On April 13th, I stepped outside for the first time all week. I made it about 4 steps until I rolled my left ankle as I teetered off the edge of the sidewalk. I didn’t hear a pop, but I immediately fell on my hands. For just a second, I didn’t know what happened. 

How did I get hurt? 

I was just walking…

I know this story is underwhelming. I stepped outside, sprained my ankle, crawled back inside, and a month later it’s still swollen and I can’t sit criss-cross-applesauce with my left foot on the bottom. Life is hard. 

After my sweet wife came and helped me to the couch, I looked up at her and said, “Ya know, in all those years of dancing, I never sprained an ankle.” 

She said, “It took you becoming an English teacher, I guess.” 

This was taken right before I graduated with my Master of Arts in Dance in 2017.

I regularly took dance classes since the age of 5. In college I minored in dance, and then I immediately pursued my Master of Arts in Dance. After getting my Masters, I was an Adjunct Professor at Elon University and the University of North Carolina – Greensboro. I also worked administratively at a local non-profit dance organization. I taught dance for little ones, grown up ones, and college ones. 

Some of my little ones waiting to go on stage.

When I told my employers I would be leaving the non-profit and moving to Austin to be closer to family, I told them my brilliant plan: I was going to become a secondary English teacher. Someone quickly replied, “That’s a great backup plan.”

For me, it was plan A, not the backup. I may have danced for 20 years, but I read books for longer. Growing up, the idea of being an English teacher was on par with being a ballerina or a librarian. (Yes, those were the dream jobs). So when Fauxlivia and I decided to move to Austin, it seemed like a great time to pursue a teaching certification. In one of our many long talks about this, she asked something like, “Are you sure you want to leave dance?”

My first day teaching 7th grade English, 2019.

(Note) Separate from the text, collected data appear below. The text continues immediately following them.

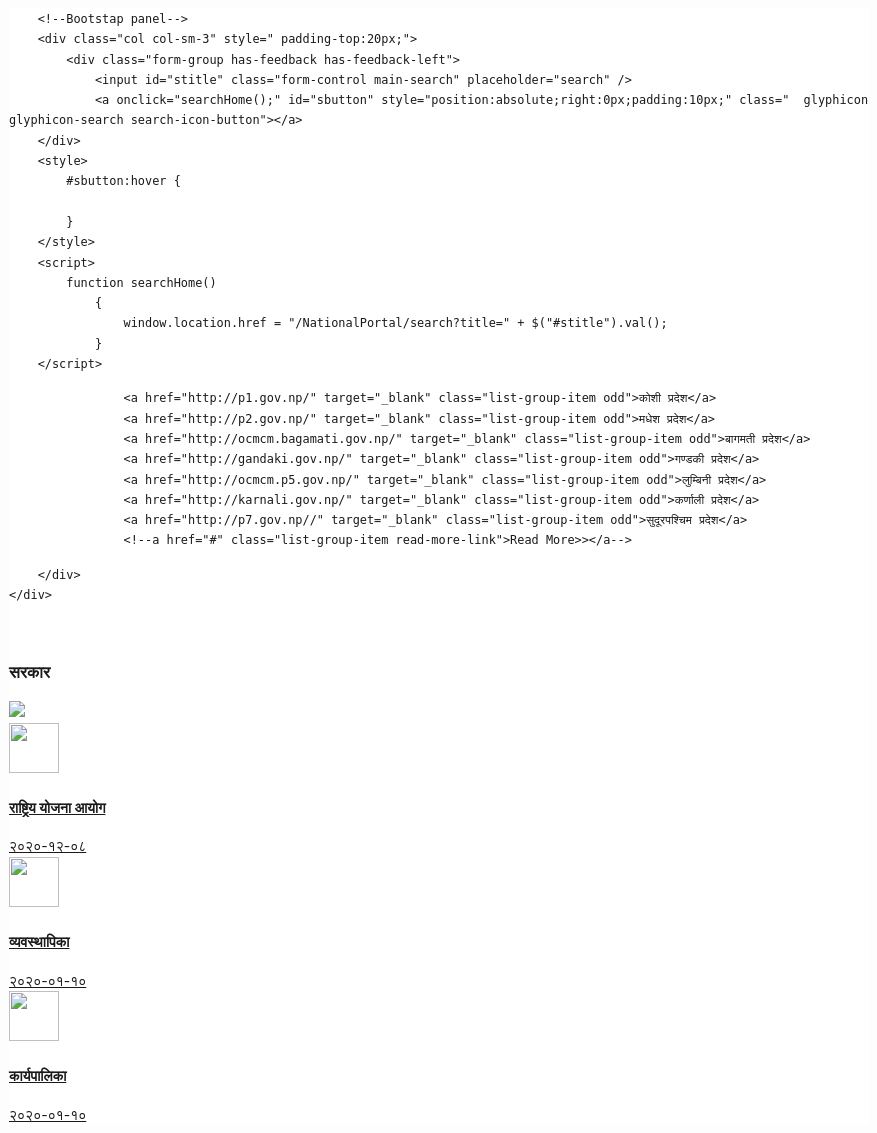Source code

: 
		<!--Bootstap panel-->
		<div class="col col-sm-3" style=" padding-top:20px;">
			<div class="form-group has-feedback has-feedback-left">
				<input id="stitle" class="form-control main-search" placeholder="search" />
				<a onclick="searchHome();" id="sbutton" style="position:absolute;right:0px;padding:10px;" class="  glyphicon glyphicon-search search-icon-button"></a>
		</div>
		<style>
			#sbutton:hover {
				
			}
		</style>
		<script>
			function searchHome()
				{
					window.location.href = "/NationalPortal/search?title=" + $("#stitle").val();
				}
		</script>
		
<div class="list-group odd">
				
					<a href="http://p1.gov.np/" target="_blank" class="list-group-item odd">कोशी प्रदेश</a>
					<a href="http://p2.gov.np/" target="_blank" class="list-group-item odd">मधेश प्रदेश</a>
					<a href="http://ocmcm.bagamati.gov.np/" target="_blank" class="list-group-item odd">बागमती प्रदेश</a>
					<a href="http://gandaki.gov.np/" target="_blank" class="list-group-item odd">गण्डकी प्रदेश</a>
					<a href="http://ocmcm.p5.gov.np/" target="_blank" class="list-group-item odd">लुम्बिनी प्रदेश</a>
					<a href="http://karnali.gov.np/" target="_blank" class="list-group-item odd">कर्णाली प्रदेश</a>
					<a href="http://p7.gov.np//" target="_blank" class="list-group-item odd">सुदूरपश्चिम प्रदेश</a>
					<!--a href="#" class="list-group-item read-more-link">Read More>></a-->
</div>


		</div>
	</div>


<div class="row cms-row" >
	<div class="col col-sm-6" style="padding-right:0px;">
	

<div class="col col-md-6" style="padding-top:20px;">
			<div class="outer-div-big outer-red-top">
				<h3 class="home-group-menu outer-red-color">
					सरकार
					<a href="/NationalPortal/view-page?id=442" class="more-link"><i class="glyphicon glyphicon-menu-right more-home red-back"></i></a>
				</h3>
				<img src="portal/images/government-pic.jpg" style="width:100%;" />
				<div class="list-group">
					<a href="/NationalPortal/view-page?id=442" class="list-group-item clearfix hg-list-border">
						<div class="pull-left"><img src="" style="height:50px;width:50px" class="" alt=""></div>
						<div>
							<h4 class="main-title">राष्ट्रिय योजना आयोग</h4><span class="sub-title">२०२०-१२-०८</span></div>
					</a>
					<a href="/NationalPortal/view-page?id=51" class="list-group-item clearfix hg-list-border">
						<div class="pull-left"><img src="portal/images/legislative.jpg" style="height:50px;width:50px" class="" alt=""></div>
						<div>
							<h4 class="main-title">व्यवस्थापिका</h4><span class="sub-title">२०२०-०१-१०</span></div>
					</a>
					<a href="/NationalPortal/view-page?id=25" class="list-group-item clearfix hg-list-border">
						<div class="pull-left"><img src="portal/images/executive.jpg" style="height:50px;width:50px" class="" alt=""></div>
						<div>
							<h4 class="main-title">कार्यपालिका</h4><span class="sub-title">२०२०-०१-१०</span></div>
					</a>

I never saw it as leaving though. It wasn’t a dramatic exit with the curtain closing, or tossing up a middle finger as I sped away. It was just moving from the studio to the classroom. I think some people want a bigger explanation, or a reason that I would leave that work behind. I simply don’t see it that way. My experiences in the field of dance led me to fall completely in love with teaching. I love talking about books just as much as I love talking about the anatomical components of a plié. When I was choreographing and teaching dance, I missed talking about books. When I am teaching English though, I still miss talking about pliés. But I don’t miss it enough to say I’m unfulfilled. I am fulfilled, and can see I am living out my passions. I can’t even say they’re taking turns. I taught dance then. It led me here, now. 

I don’t think that having uninjured ankles for all of my life until I became an English teacher is a dark metaphor that it’s going all wrong. At least I hope not. When I look down at my left ankle and see it’s slightly rounder than the right, I am not flooded with regret at switching course or changing careers. I just think, “Hm, that’s different.”

But mainly, I think they are just as they should be.